_What the task asks_
Send every record back word for word.

● ● ● ●

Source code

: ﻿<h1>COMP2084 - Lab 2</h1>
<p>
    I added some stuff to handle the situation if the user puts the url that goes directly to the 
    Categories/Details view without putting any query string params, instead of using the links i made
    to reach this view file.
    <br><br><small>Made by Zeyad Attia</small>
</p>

● ● ● ●

_Response_
Source code

: ﻿<h1>COMP2084 - Lab 2</h1>
<p>
    I added some stuff to handle the situation if the user puts the url that goes directly to the 
    Categories/Details view without putting any query string params, instead of using the links i made
    to reach this view file.
    <br><br><small>Made by Zeyad Attia</small>
</p>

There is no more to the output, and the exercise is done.